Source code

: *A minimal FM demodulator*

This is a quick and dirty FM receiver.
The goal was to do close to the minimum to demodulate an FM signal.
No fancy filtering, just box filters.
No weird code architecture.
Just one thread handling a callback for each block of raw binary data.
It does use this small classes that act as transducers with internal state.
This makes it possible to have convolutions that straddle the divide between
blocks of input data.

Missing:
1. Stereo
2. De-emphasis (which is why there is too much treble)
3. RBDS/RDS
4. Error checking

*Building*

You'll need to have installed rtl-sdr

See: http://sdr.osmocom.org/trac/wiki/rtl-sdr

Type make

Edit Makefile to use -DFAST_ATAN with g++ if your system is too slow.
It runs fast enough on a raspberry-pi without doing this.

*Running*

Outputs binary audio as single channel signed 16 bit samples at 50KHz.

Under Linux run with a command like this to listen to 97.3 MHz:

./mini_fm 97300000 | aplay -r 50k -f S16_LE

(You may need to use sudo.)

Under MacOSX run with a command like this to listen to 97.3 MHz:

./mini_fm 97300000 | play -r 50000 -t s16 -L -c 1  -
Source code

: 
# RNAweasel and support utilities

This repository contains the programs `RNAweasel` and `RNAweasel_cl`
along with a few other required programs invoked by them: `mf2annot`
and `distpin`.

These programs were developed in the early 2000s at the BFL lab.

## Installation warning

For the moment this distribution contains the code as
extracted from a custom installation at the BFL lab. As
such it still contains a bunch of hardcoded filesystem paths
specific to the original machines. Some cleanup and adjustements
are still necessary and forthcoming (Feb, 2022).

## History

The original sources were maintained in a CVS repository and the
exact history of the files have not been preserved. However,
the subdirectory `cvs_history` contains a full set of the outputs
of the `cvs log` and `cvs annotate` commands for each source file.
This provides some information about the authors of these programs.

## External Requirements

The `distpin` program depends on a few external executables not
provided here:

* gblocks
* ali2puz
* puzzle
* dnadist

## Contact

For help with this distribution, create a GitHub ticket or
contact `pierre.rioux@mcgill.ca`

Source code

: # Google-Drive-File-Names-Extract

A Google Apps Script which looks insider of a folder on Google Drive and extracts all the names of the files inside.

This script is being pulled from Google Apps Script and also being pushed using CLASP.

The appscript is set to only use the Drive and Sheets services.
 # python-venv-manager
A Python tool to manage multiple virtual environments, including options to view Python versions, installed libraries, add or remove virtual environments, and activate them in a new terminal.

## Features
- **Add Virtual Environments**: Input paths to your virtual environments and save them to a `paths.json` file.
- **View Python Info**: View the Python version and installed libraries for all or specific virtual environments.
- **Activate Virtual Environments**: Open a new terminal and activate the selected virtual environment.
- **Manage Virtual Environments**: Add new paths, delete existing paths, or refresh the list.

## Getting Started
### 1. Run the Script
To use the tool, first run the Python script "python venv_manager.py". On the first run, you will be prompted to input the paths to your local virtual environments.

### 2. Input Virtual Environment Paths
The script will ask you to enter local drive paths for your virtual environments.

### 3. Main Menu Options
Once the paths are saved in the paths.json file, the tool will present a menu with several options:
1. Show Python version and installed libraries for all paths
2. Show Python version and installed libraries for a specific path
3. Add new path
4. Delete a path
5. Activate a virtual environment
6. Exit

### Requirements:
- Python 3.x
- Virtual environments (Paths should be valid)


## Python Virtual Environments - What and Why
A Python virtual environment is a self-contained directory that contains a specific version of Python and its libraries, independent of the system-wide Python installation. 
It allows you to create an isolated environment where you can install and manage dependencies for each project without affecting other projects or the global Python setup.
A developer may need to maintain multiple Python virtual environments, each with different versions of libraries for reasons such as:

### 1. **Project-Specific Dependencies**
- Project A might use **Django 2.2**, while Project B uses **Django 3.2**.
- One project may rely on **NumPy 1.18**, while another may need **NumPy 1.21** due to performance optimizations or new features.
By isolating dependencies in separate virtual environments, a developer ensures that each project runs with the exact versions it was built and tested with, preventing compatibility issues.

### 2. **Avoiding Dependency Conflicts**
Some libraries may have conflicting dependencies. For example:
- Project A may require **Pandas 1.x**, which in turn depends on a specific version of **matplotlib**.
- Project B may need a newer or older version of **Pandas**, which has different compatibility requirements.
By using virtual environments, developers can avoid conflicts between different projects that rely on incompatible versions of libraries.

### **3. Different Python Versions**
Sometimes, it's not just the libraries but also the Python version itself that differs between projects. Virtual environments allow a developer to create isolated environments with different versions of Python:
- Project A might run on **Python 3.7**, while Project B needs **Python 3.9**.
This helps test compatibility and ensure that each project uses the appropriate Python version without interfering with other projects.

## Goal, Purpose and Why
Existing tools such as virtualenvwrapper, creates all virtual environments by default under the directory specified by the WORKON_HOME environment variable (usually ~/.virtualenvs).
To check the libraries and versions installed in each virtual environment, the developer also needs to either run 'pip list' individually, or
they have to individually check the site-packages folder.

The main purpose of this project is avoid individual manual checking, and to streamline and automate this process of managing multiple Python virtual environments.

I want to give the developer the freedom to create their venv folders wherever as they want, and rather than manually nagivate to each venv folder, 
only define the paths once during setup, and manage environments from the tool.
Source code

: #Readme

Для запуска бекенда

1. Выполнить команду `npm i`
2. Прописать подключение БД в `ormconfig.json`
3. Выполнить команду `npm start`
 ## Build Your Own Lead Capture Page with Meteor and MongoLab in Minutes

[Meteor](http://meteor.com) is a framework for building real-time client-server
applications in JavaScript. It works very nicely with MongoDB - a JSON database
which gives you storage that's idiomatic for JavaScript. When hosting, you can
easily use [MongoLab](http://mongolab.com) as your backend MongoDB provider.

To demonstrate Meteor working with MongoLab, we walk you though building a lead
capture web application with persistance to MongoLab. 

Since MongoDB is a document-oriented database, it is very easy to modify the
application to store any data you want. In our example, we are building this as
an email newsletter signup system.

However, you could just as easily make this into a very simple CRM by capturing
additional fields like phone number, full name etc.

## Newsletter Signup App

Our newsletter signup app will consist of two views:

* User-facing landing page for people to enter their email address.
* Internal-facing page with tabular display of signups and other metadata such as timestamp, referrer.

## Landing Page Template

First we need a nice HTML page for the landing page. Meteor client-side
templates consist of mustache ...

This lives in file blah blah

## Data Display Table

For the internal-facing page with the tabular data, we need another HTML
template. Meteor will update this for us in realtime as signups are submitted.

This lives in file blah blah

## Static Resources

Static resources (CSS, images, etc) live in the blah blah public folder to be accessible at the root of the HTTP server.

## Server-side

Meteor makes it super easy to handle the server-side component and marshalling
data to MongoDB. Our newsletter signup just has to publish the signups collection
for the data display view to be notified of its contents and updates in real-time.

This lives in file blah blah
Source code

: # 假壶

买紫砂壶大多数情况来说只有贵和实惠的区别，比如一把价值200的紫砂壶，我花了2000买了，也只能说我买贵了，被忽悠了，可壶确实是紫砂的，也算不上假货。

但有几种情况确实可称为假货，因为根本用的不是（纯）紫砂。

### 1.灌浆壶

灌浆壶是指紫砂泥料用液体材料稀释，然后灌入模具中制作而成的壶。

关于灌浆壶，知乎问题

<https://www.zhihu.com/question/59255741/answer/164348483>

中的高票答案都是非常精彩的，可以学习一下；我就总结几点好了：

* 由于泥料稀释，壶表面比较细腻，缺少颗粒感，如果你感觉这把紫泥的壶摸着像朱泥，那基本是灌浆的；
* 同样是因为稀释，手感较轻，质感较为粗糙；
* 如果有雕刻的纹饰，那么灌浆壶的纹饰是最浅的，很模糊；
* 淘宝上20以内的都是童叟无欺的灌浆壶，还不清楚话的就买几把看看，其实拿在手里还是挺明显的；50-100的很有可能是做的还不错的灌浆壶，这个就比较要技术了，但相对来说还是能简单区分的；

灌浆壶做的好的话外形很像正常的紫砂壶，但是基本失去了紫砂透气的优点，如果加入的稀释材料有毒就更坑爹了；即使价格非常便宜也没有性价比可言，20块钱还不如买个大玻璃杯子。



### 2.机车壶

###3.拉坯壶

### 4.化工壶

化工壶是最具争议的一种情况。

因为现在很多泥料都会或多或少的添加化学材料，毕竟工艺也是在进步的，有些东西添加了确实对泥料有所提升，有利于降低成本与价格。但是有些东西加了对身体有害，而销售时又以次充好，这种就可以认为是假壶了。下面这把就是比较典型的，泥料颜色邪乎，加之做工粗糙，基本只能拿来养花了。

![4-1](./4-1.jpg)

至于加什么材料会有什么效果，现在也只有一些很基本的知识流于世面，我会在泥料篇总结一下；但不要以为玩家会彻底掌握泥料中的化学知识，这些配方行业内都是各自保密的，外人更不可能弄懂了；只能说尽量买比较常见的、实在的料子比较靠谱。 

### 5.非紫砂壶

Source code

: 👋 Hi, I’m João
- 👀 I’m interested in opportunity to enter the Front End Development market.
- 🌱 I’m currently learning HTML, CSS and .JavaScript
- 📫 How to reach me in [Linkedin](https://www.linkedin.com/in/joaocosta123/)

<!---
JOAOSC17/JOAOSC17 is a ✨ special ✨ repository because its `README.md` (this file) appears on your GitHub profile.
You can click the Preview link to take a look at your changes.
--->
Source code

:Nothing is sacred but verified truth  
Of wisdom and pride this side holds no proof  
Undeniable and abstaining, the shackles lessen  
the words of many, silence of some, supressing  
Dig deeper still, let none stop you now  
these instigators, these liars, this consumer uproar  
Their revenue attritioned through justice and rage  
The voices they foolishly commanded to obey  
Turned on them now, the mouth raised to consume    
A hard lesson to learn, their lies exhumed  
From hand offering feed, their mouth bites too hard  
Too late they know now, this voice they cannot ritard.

........

*Your instructions:* Please retype, with no changes, the lines that run from the first line of the entries to the line with "For the moment", both ends included.

*Written answer:*
Source code

: *A minimal FM demodulator*

This is a quick and dirty FM receiver.
The goal was to do close to the minimum to demodulate an FM signal.
No fancy filtering, just box filters.
No weird code architecture.
Just one thread handling a callback for each block of raw binary data.
It does use this small classes that act as transducers with internal state.
This makes it possible to have convolutions that straddle the divide between
blocks of input data.

Missing:
1. Stereo
2. De-emphasis (which is why there is too much treble)
3. RBDS/RDS
4. Error checking

*Building*

You'll need to have installed rtl-sdr

See: http://sdr.osmocom.org/trac/wiki/rtl-sdr

Type make

Edit Makefile to use -DFAST_ATAN with g++ if your system is too slow.
It runs fast enough on a raspberry-pi without doing this.

*Running*

Outputs binary audio as single channel signed 16 bit samples at 50KHz.

Under Linux run with a command like this to listen to 97.3 MHz:

./mini_fm 97300000 | aplay -r 50k -f S16_LE

(You may need to use sudo.)

Under MacOSX run with a command like this to listen to 97.3 MHz:

./mini_fm 97300000 | play -r 50000 -t s16 -L -c 1  -
Source code

: 
# RNAweasel and support utilities

This repository contains the programs `RNAweasel` and `RNAweasel_cl`
along with a few other required programs invoked by them: `mf2annot`
and `distpin`.

These programs were developed in the early 2000s at the BFL lab.

## Installation warning

For the moment this distribution contains the code as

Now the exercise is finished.